═════ Dataset extract

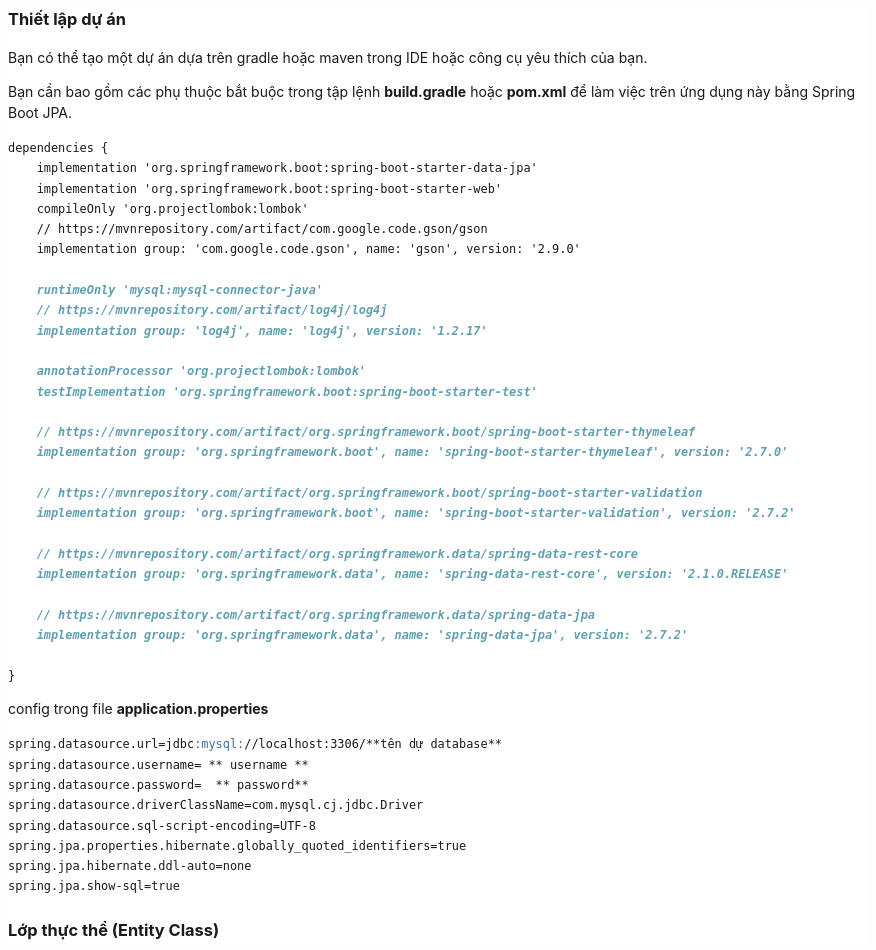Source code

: 
### Thiết lập dự án

Bạn có thể tạo một dự án dựa trên gradle hoặc maven trong IDE hoặc công cụ yêu thích của bạn. 

Bạn cần bao gồm các phụ thuộc bắt buộc trong  tập lệnh **build.gradle** hoặc **pom.xml**  để làm việc trên ứng dụng này bằng Spring Boot JPA.

```markdown
dependencies {
    implementation 'org.springframework.boot:spring-boot-starter-data-jpa'
    implementation 'org.springframework.boot:spring-boot-starter-web'
    compileOnly 'org.projectlombok:lombok'
    // https://mvnrepository.com/artifact/com.google.code.gson/gson
    implementation group: 'com.google.code.gson', name: 'gson', version: '2.9.0'

    runtimeOnly 'mysql:mysql-connector-java'
    // https://mvnrepository.com/artifact/log4j/log4j
    implementation group: 'log4j', name: 'log4j', version: '1.2.17'

    annotationProcessor 'org.projectlombok:lombok'
    testImplementation 'org.springframework.boot:spring-boot-starter-test'

    // https://mvnrepository.com/artifact/org.springframework.boot/spring-boot-starter-thymeleaf
    implementation group: 'org.springframework.boot', name: 'spring-boot-starter-thymeleaf', version: '2.7.0'

    // https://mvnrepository.com/artifact/org.springframework.boot/spring-boot-starter-validation
    implementation group: 'org.springframework.boot', name: 'spring-boot-starter-validation', version: '2.7.2'

    // https://mvnrepository.com/artifact/org.springframework.data/spring-data-rest-core
    implementation group: 'org.springframework.data', name: 'spring-data-rest-core', version: '2.1.0.RELEASE'

    // https://mvnrepository.com/artifact/org.springframework.data/spring-data-jpa
    implementation group: 'org.springframework.data', name: 'spring-data-jpa', version: '2.7.2'

}
```
config trong file **application.properties**

```markdown
spring.datasource.url=jdbc:mysql://localhost:3306/**tên dự database**
spring.datasource.username= ** username **
spring.datasource.password=  ** password**
spring.datasource.driverClassName=com.mysql.cj.jdbc.Driver
spring.datasource.sql-script-encoding=UTF-8
spring.jpa.properties.hibernate.globally_quoted_identifiers=true
spring.jpa.hibernate.ddl-auto=none
spring.jpa.show-sql=true
```

### Lớp thực thể (Entity Class)
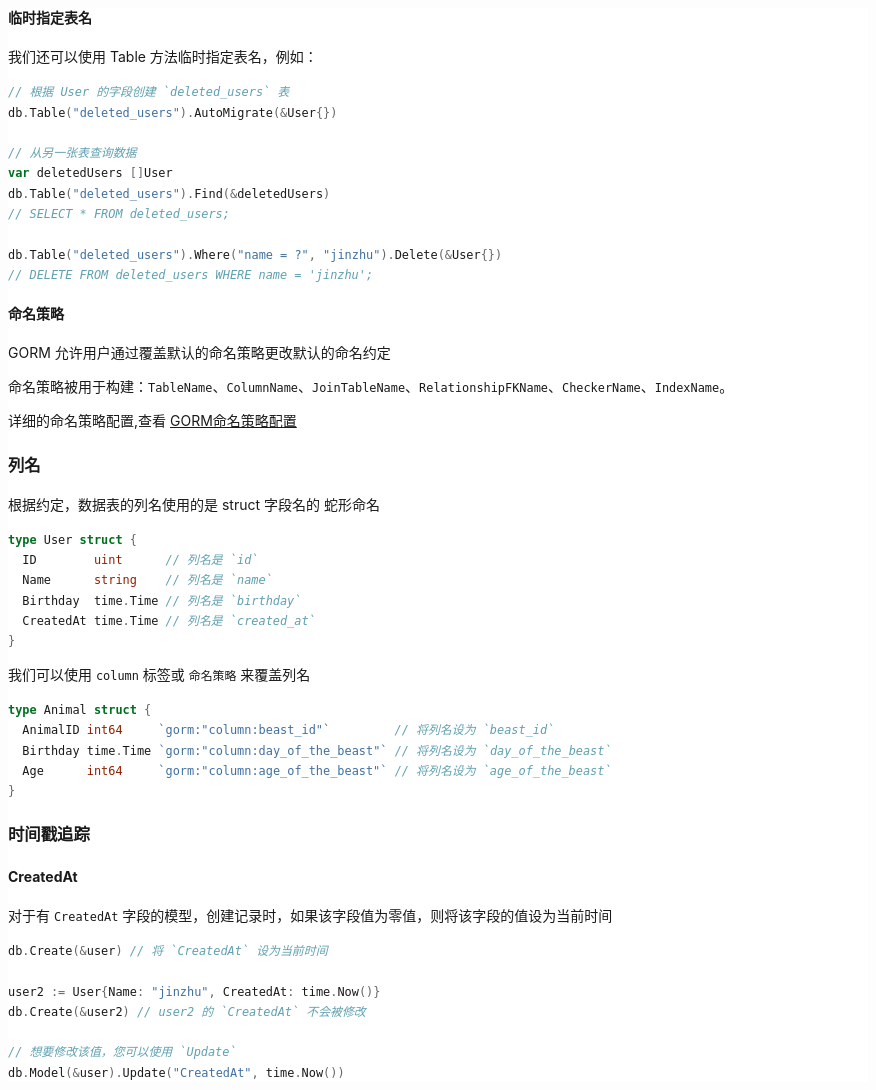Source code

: #### 临时指定表名
我们还可以使用 Table 方法临时指定表名，例如：
```go
// 根据 User 的字段创建 `deleted_users` 表
db.Table("deleted_users").AutoMigrate(&User{})

// 从另一张表查询数据
var deletedUsers []User
db.Table("deleted_users").Find(&deletedUsers)
// SELECT * FROM deleted_users;

db.Table("deleted_users").Where("name = ?", "jinzhu").Delete(&User{})
// DELETE FROM deleted_users WHERE name = 'jinzhu';
```

#### 命名策略
GORM 允许用户通过覆盖默认的命名策略更改默认的命名约定

命名策略被用于构建：`TableName`、`ColumnName`、`JoinTableName`、`RelationshipFKName`、`CheckerName`、`IndexName`。

详细的命名策略配置,查看 [GORM命名策略配置](https://gorm.io/zh_CN/docs/gorm_config.html#%E5%91%BD%E5%90%8D%E7%AD%96%E7%95%A5)

###  列名
根据约定，数据表的列名使用的是 struct 字段名的 蛇形命名
```go
type User struct {
  ID        uint      // 列名是 `id`
  Name      string    // 列名是 `name`
  Birthday  time.Time // 列名是 `birthday`
  CreatedAt time.Time // 列名是 `created_at`
}
```

我们可以使用 `column` 标签或 `命名策略` 来覆盖列名
```go
type Animal struct {
  AnimalID int64     `gorm:"column:beast_id"`         // 将列名设为 `beast_id`
  Birthday time.Time `gorm:"column:day_of_the_beast"` // 将列名设为 `day_of_the_beast`
  Age      int64     `gorm:"column:age_of_the_beast"` // 将列名设为 `age_of_the_beast`
}
```

### 时间戳追踪
#### CreatedAt
对于有 `CreatedAt` 字段的模型，创建记录时，如果该字段值为零值，则将该字段的值设为当前时间
```go
db.Create(&user) // 将 `CreatedAt` 设为当前时间

user2 := User{Name: "jinzhu", CreatedAt: time.Now()}
db.Create(&user2) // user2 的 `CreatedAt` 不会被修改

// 想要修改该值，您可以使用 `Update`
db.Model(&user).Update("CreatedAt", time.Now())
```
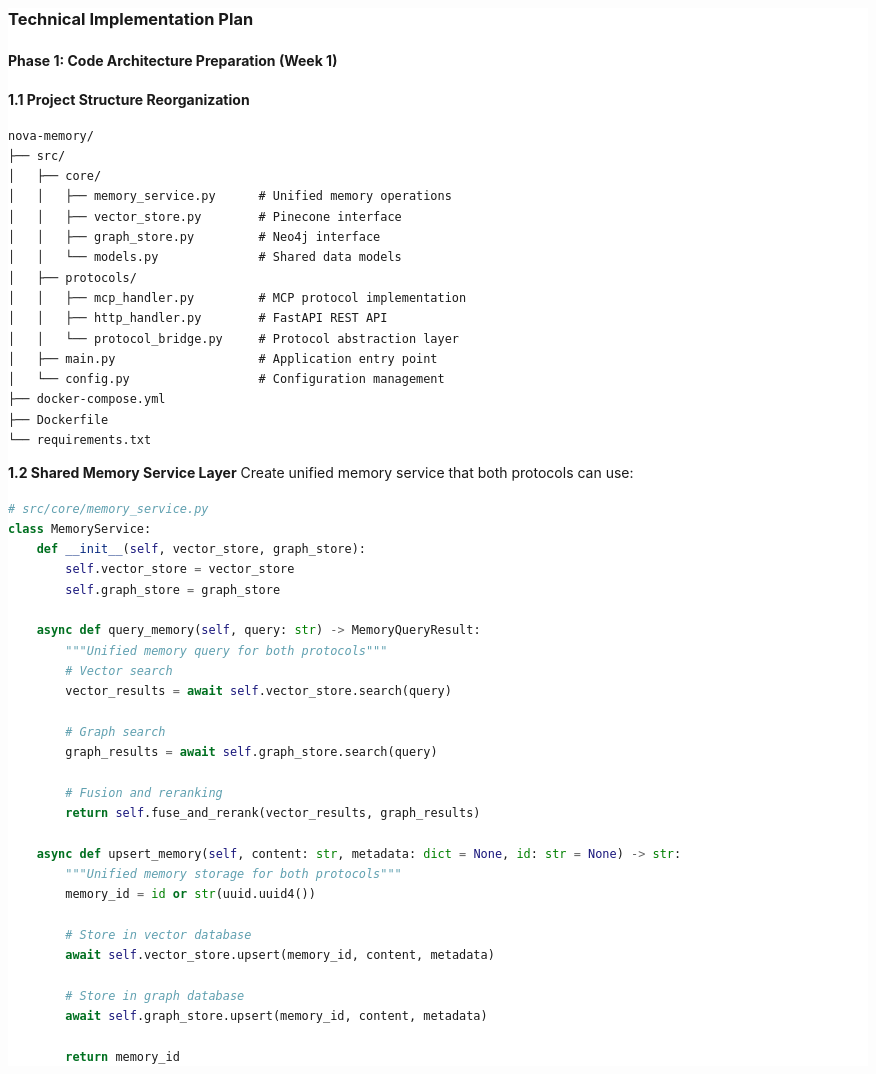### Technical Implementation Plan

#### Phase 1: Code Architecture Preparation (Week 1)

**1.1 Project Structure Reorganization**
```
nova-memory/
├── src/
│   ├── core/
│   │   ├── memory_service.py      # Unified memory operations
│   │   ├── vector_store.py        # Pinecone interface
│   │   ├── graph_store.py         # Neo4j interface
│   │   └── models.py              # Shared data models
│   ├── protocols/
│   │   ├── mcp_handler.py         # MCP protocol implementation
│   │   ├── http_handler.py        # FastAPI REST API
│   │   └── protocol_bridge.py     # Protocol abstraction layer
│   ├── main.py                    # Application entry point
│   └── config.py                  # Configuration management
├── docker-compose.yml
├── Dockerfile
└── requirements.txt
```

**1.2 Shared Memory Service Layer**
Create unified memory service that both protocols can use:

```python
# src/core/memory_service.py
class MemoryService:
    def __init__(self, vector_store, graph_store):
        self.vector_store = vector_store
        self.graph_store = graph_store
    
    async def query_memory(self, query: str) -> MemoryQueryResult:
        """Unified memory query for both protocols"""
        # Vector search
        vector_results = await self.vector_store.search(query)
        
        # Graph search 
        graph_results = await self.graph_store.search(query)
        
        # Fusion and reranking
        return self.fuse_and_rerank(vector_results, graph_results)
    
    async def upsert_memory(self, content: str, metadata: dict = None, id: str = None) -> str:
        """Unified memory storage for both protocols"""
        memory_id = id or str(uuid.uuid4())
        
        # Store in vector database
        await self.vector_store.upsert(memory_id, content, metadata)
        
        # Store in graph database
        await self.graph_store.upsert(memory_id, content, metadata)
        
        return memory_id
```
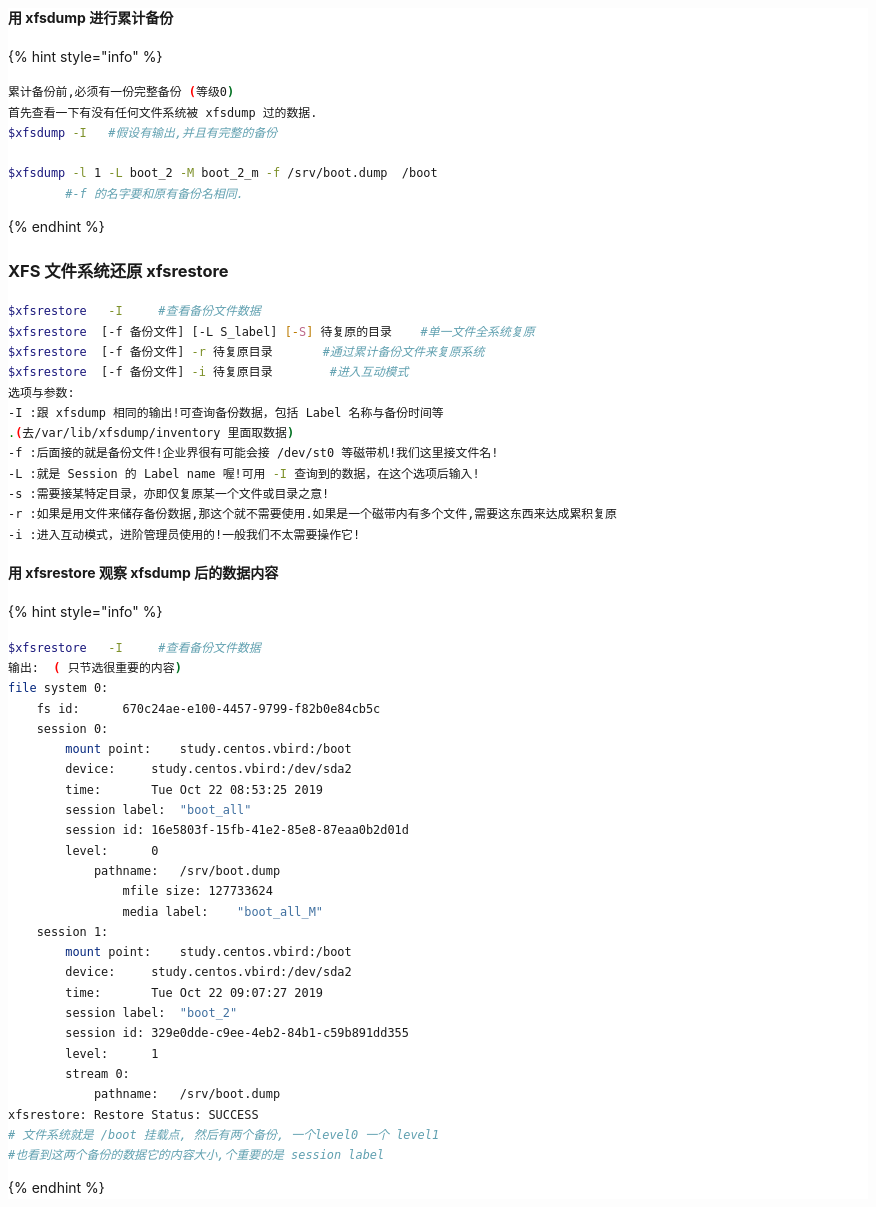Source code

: #### 用 xfsdump  进行累计备份

{% hint style="info" %}
```bash
累计备份前,必须有一份完整备份 (等级0)
首先查看一下有没有任何文件系统被 xfsdump 过的数据.
$xfsdump -I   #假设有输出,并且有完整的备份

$xfsdump -l 1 -L boot_2 -M boot_2_m -f /srv/boot.dump  /boot 
        #-f 的名字要和原有备份名相同.
```
{% endhint %}

### XFS 文件系统还原 xfsrestore

```bash
$xfsrestore   -I     #查看备份文件数据
$xfsrestore  [-f 备份文件] [-L S_label] [-S] 待复原的目录    #单一文件全系统复原
$xfsrestore  [-f 备份文件] -r 待复原目录       #通过累计备份文件来复原系统
$xfsrestore  [-f 备份文件] -i 待复原目录        #进入互动模式
选项与参数:
-I :跟 xfsdump 相同的输出!可查询备份数据，包括 Label 名称与备份时间等
.(去/var/lib/xfsdump/inventory 里面取数据)
-f :后面接的就是备份文件!企业界很有可能会接 /dev/st0 等磁带机!我们这里接文件名!
-L :就是 Session 的 Label name 喔!可用 -I 查询到的数据，在这个选项后输入!
-s :需要接某特定目录，亦即仅复原某一个文件或目录之意!
-r :如果是用文件来储存备份数据,那这个就不需要使用.如果是一个磁带内有多个文件,需要这东西来达成累积复原
-i :进入互动模式，进阶管理员使用的!一般我们不太需要操作它!

```

#### 用 xfsrestore 观察 xfsdump 后的数据内容

{% hint style="info" %}
```bash
$xfsrestore   -I     #查看备份文件数据
输出:  ( 只节选很重要的内容)
file system 0:
	fs id:		670c24ae-e100-4457-9799-f82b0e84cb5c
	session 0:
		mount point:	study.centos.vbird:/boot
		device:		study.centos.vbird:/dev/sda2
		time:		Tue Oct 22 08:53:25 2019
		session label:	"boot_all"
		session id:	16e5803f-15fb-41e2-85e8-87eaa0b2d01d
		level:		0
			pathname:	/srv/boot.dump
				mfile size:	127733624
				media label:	"boot_all_M"
	session 1:
		mount point:	study.centos.vbird:/boot
		device:		study.centos.vbird:/dev/sda2
		time:		Tue Oct 22 09:07:27 2019
		session label:	"boot_2"
		session id:	329e0dde-c9ee-4eb2-84b1-c59b891dd355
		level:		1
		stream 0:
			pathname:	/srv/boot.dump
xfsrestore: Restore Status: SUCCESS
# 文件系统就是 /boot 挂载点, 然后有两个备份, 一个level0 一个 level1
#也看到这两个备份的数据它的内容大小,个重要的是 session label 
```
{% endhint %}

══════════

Exercise prompt: If a line contains the word "hoặc", count it; give the total for the entries above and nothing else.

Solution for this problem: 2